Directions
From the entries that follow, reproduce exactly and only the lines from the line with "wrist: (232, 149)" to the line with "ring tip: (137, 183)", endpoints included.

Source material

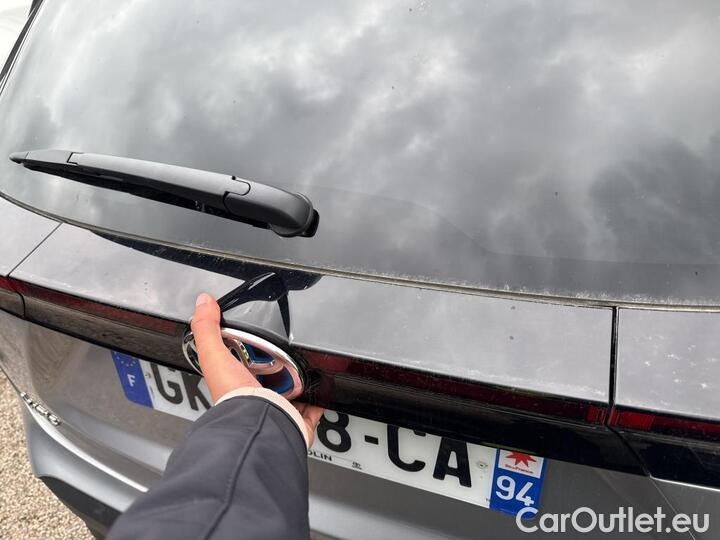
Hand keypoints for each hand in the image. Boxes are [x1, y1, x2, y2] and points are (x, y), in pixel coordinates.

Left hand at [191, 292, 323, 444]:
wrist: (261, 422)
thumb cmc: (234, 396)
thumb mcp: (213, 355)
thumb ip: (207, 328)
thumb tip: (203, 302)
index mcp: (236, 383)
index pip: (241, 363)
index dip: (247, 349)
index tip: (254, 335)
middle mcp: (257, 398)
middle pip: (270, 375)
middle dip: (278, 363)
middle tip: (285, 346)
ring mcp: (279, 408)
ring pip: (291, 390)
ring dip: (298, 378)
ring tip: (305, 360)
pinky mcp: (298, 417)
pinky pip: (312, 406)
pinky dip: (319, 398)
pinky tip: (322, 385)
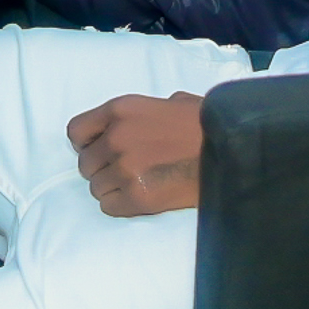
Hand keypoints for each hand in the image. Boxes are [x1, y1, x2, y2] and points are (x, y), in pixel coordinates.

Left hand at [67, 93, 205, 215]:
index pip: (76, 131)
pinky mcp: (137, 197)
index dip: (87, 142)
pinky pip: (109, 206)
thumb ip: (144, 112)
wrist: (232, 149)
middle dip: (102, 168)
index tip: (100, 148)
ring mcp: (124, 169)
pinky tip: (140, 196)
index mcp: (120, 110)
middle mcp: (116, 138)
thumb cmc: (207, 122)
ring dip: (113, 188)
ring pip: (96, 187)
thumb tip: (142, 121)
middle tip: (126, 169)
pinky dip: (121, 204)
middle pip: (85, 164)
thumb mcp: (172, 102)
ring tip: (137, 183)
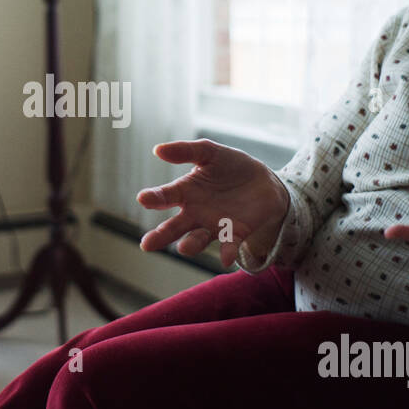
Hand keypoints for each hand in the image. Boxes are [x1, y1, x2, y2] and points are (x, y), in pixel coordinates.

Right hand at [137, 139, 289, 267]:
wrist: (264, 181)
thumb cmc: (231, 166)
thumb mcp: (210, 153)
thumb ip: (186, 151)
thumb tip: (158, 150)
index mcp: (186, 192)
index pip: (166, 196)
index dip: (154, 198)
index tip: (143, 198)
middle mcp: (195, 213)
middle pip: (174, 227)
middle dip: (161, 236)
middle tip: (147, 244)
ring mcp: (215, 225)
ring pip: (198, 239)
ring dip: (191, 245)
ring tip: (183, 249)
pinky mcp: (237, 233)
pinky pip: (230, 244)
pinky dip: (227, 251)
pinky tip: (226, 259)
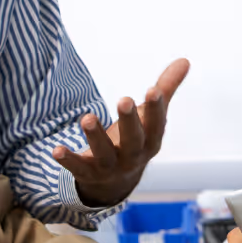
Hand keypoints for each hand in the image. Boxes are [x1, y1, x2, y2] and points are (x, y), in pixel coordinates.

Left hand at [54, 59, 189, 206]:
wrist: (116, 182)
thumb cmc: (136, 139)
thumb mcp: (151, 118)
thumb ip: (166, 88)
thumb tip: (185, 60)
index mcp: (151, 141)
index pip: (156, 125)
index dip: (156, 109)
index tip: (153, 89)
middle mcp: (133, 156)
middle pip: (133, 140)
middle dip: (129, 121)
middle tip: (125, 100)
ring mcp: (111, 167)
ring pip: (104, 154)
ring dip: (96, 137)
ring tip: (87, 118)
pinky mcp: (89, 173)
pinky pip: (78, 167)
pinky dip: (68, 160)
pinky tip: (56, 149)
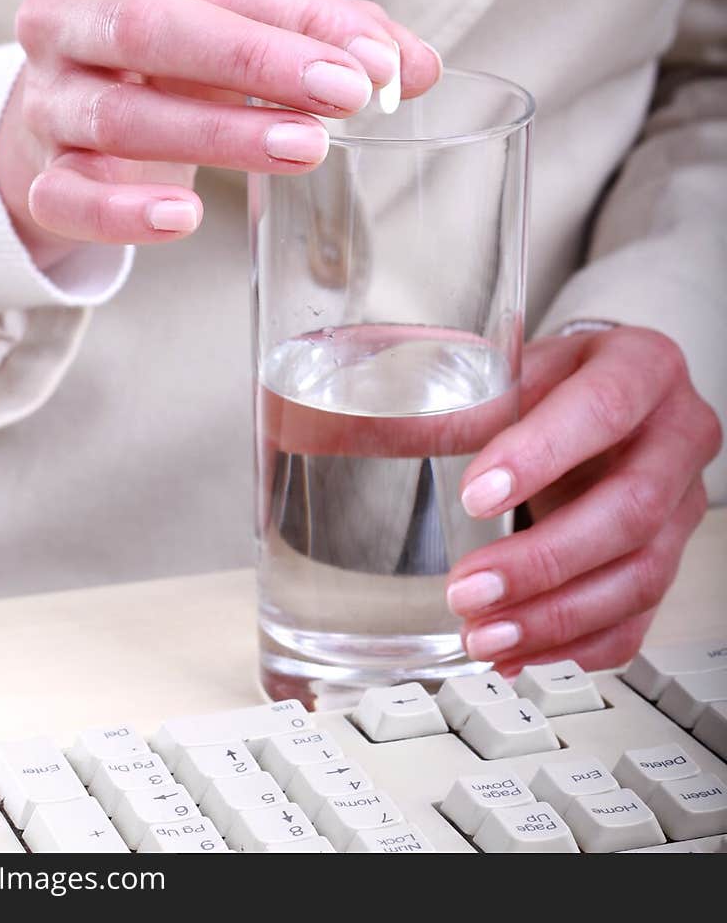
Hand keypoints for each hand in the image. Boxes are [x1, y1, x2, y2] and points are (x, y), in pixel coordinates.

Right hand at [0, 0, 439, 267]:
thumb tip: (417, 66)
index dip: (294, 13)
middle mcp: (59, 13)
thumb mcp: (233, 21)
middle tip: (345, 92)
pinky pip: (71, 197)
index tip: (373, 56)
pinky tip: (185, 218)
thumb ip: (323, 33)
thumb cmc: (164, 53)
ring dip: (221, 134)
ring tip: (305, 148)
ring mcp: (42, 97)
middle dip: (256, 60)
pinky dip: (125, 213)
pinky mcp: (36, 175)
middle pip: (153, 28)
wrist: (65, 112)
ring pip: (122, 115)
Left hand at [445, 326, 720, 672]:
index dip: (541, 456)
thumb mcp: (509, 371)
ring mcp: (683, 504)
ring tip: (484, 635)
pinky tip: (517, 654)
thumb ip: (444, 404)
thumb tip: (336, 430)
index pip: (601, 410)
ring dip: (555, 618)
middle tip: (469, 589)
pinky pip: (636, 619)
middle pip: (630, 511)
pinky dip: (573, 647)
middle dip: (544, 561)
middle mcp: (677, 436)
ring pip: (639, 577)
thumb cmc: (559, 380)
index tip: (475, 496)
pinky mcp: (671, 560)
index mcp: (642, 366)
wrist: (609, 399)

* * *

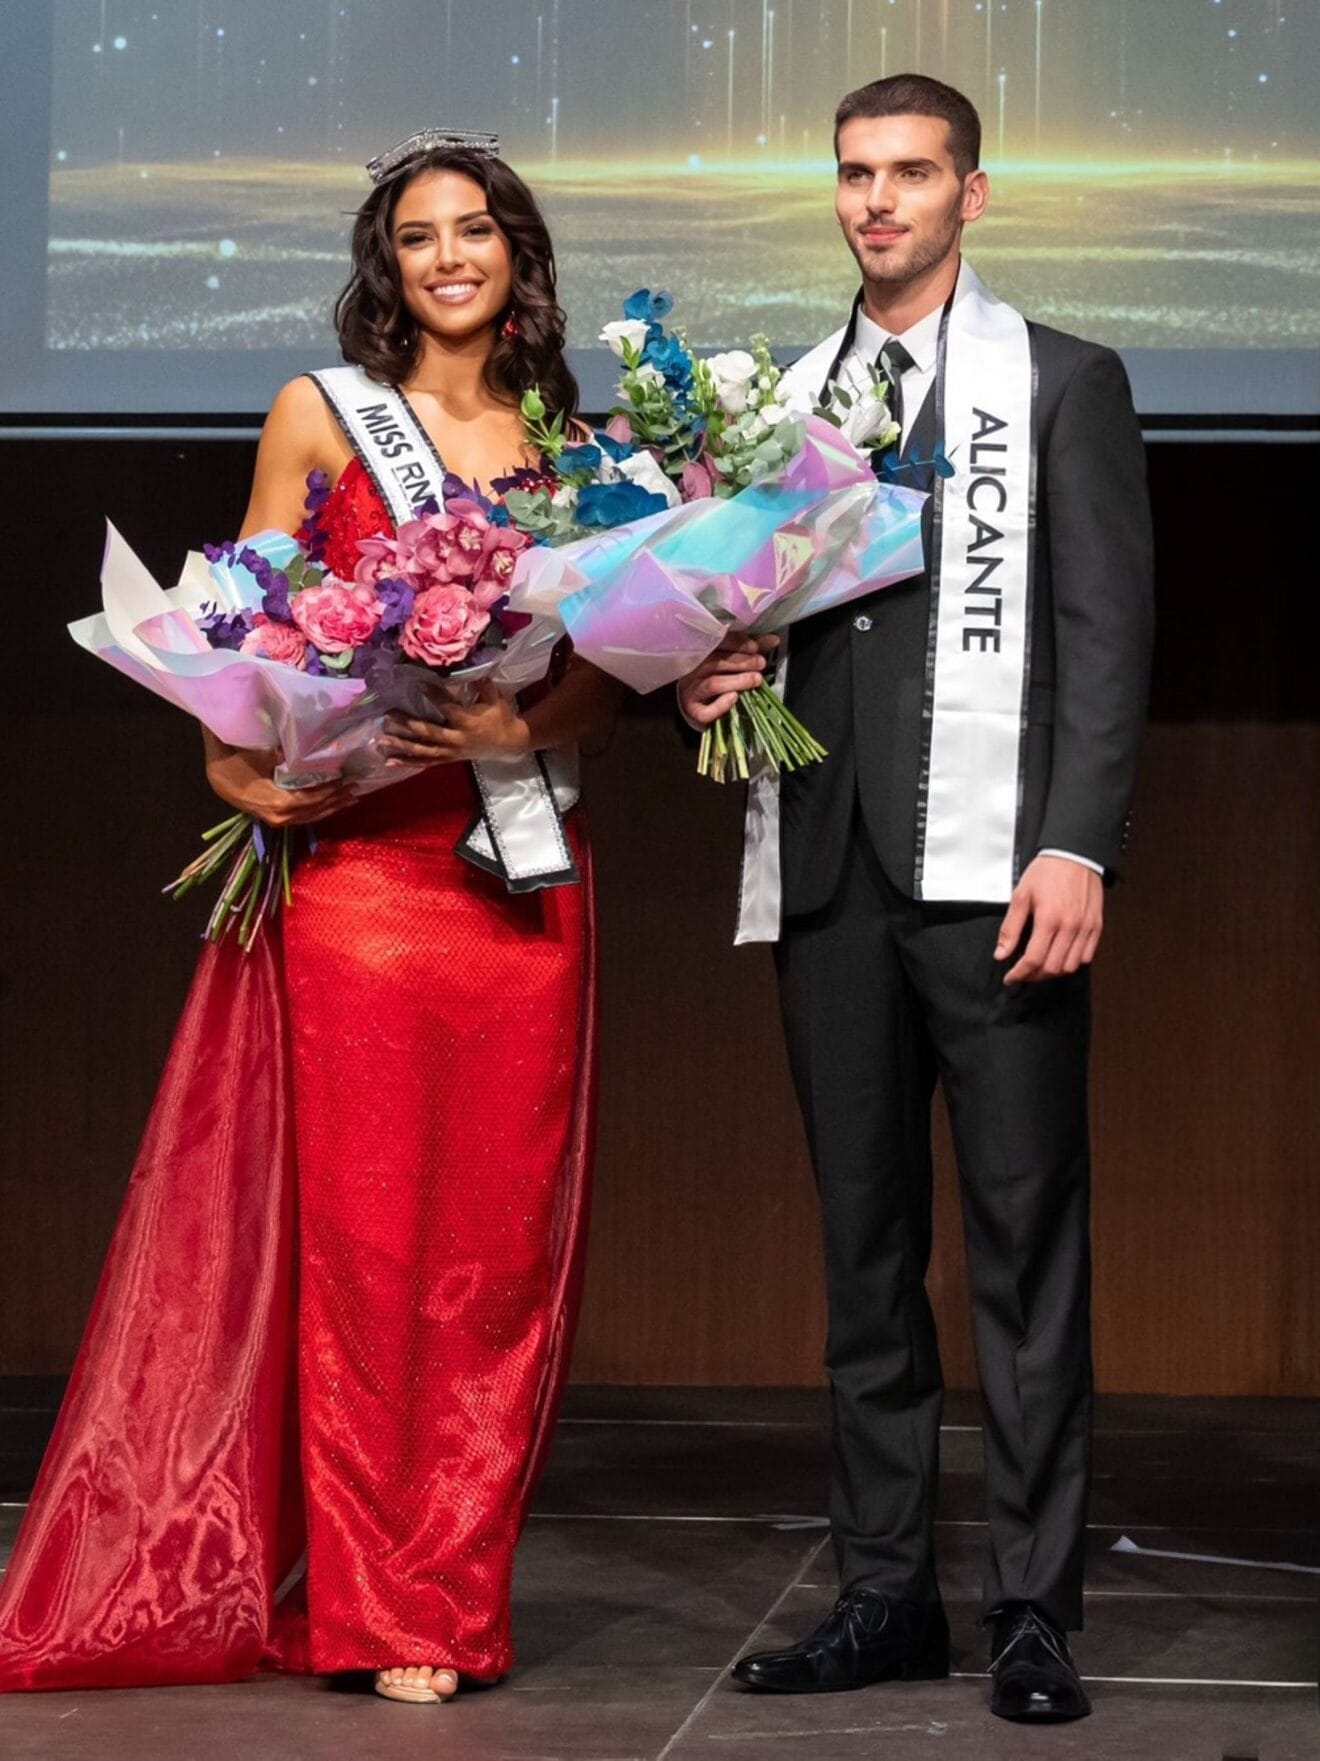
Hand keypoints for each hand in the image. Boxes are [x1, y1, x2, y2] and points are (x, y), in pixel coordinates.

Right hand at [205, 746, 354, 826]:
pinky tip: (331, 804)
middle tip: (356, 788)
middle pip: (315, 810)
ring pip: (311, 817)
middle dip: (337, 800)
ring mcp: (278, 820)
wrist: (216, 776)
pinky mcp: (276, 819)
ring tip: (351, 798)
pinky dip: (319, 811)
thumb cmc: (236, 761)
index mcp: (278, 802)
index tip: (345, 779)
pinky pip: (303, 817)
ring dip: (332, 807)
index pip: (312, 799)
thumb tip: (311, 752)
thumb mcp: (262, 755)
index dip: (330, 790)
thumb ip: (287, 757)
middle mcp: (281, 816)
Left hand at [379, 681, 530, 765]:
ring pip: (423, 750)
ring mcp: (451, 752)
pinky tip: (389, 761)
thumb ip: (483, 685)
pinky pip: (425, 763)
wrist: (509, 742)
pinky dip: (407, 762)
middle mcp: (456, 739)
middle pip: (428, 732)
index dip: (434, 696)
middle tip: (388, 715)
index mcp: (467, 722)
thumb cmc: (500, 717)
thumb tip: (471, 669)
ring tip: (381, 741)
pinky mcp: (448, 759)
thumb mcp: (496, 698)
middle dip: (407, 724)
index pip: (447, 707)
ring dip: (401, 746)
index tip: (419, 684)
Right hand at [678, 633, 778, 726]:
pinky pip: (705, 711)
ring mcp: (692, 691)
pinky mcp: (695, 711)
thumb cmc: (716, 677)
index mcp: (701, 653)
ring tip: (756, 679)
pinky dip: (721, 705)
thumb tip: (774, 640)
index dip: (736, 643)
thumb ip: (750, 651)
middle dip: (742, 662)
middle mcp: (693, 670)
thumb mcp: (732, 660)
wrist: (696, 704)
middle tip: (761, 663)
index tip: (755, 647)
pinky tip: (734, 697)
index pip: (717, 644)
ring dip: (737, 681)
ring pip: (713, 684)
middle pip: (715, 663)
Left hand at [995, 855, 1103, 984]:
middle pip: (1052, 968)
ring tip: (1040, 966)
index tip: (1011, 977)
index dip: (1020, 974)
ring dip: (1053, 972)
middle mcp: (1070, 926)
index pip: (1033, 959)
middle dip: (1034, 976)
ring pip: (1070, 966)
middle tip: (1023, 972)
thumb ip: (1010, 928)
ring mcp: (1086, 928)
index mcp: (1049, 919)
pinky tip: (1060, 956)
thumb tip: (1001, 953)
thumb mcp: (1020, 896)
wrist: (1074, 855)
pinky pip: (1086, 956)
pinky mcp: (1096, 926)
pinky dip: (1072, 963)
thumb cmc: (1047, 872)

* * *

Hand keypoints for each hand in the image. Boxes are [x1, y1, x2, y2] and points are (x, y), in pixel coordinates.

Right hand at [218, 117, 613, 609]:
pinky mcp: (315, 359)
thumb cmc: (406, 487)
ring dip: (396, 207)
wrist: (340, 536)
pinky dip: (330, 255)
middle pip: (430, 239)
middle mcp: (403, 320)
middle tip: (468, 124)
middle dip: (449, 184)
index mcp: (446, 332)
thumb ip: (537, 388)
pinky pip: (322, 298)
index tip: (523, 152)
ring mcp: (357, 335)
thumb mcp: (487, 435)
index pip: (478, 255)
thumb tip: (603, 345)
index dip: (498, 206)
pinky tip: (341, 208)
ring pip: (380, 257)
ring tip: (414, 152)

Solution for this exercise
wrist: (232, 149)
middle dip: (102, 168)
index tip: (100, 148)
ring mcp: (124, 169)
pinky tip: (140, 196)
index mcp: (120, 110)
middle mcp: (116, 138)
thumb cmc: (207, 122)
ring dip: (113, 188)
ring pip: (96, 187)
thumb tip: (142, 121)
middle tip: (126, 169)
pinky dip: (121, 204)
middle pip: (85, 164)
thumb mcp: (172, 102)
ring tip: (137, 183)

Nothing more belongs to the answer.